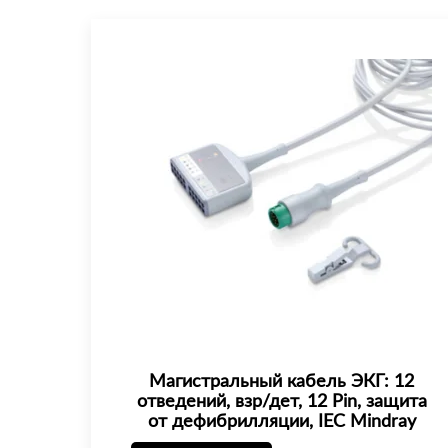
Магистральный кабель ЭКГ: 12
отведений, взр/дет, 12 Pin, защита
от дефибрилляции, IEC Mindray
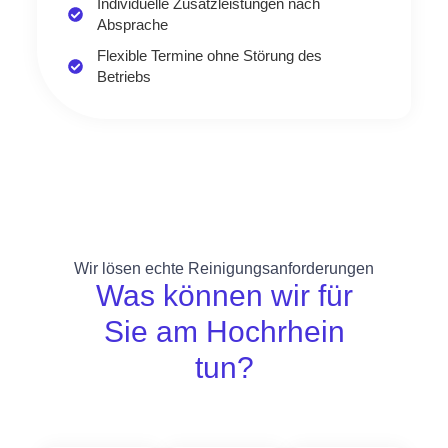
Individuelle Zusatzleistungen nach
Absprache
Flexible Termine ohne Störung des
Betriebs
Wir lösen echte Reinigungsanforderungen
Was können wir für
Sie am Hochrhein
tun?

______________________________

> _Task instructions_
Copy the lines above word for word, leaving out the pictures.

> _Output of the exercise_
Магистральный кабель ЭКГ: 12
отведений, взр/дет, 12 Pin, защита
от дефибрилляции, IEC Mindray
Individuelle Zusatzleistungen nach
Absprache
Flexible Termine ohne Störung des
Betriebs
Wir lösen echte Reinigungsanforderungen
Was können wir für
Sie am Hochrhein
tun?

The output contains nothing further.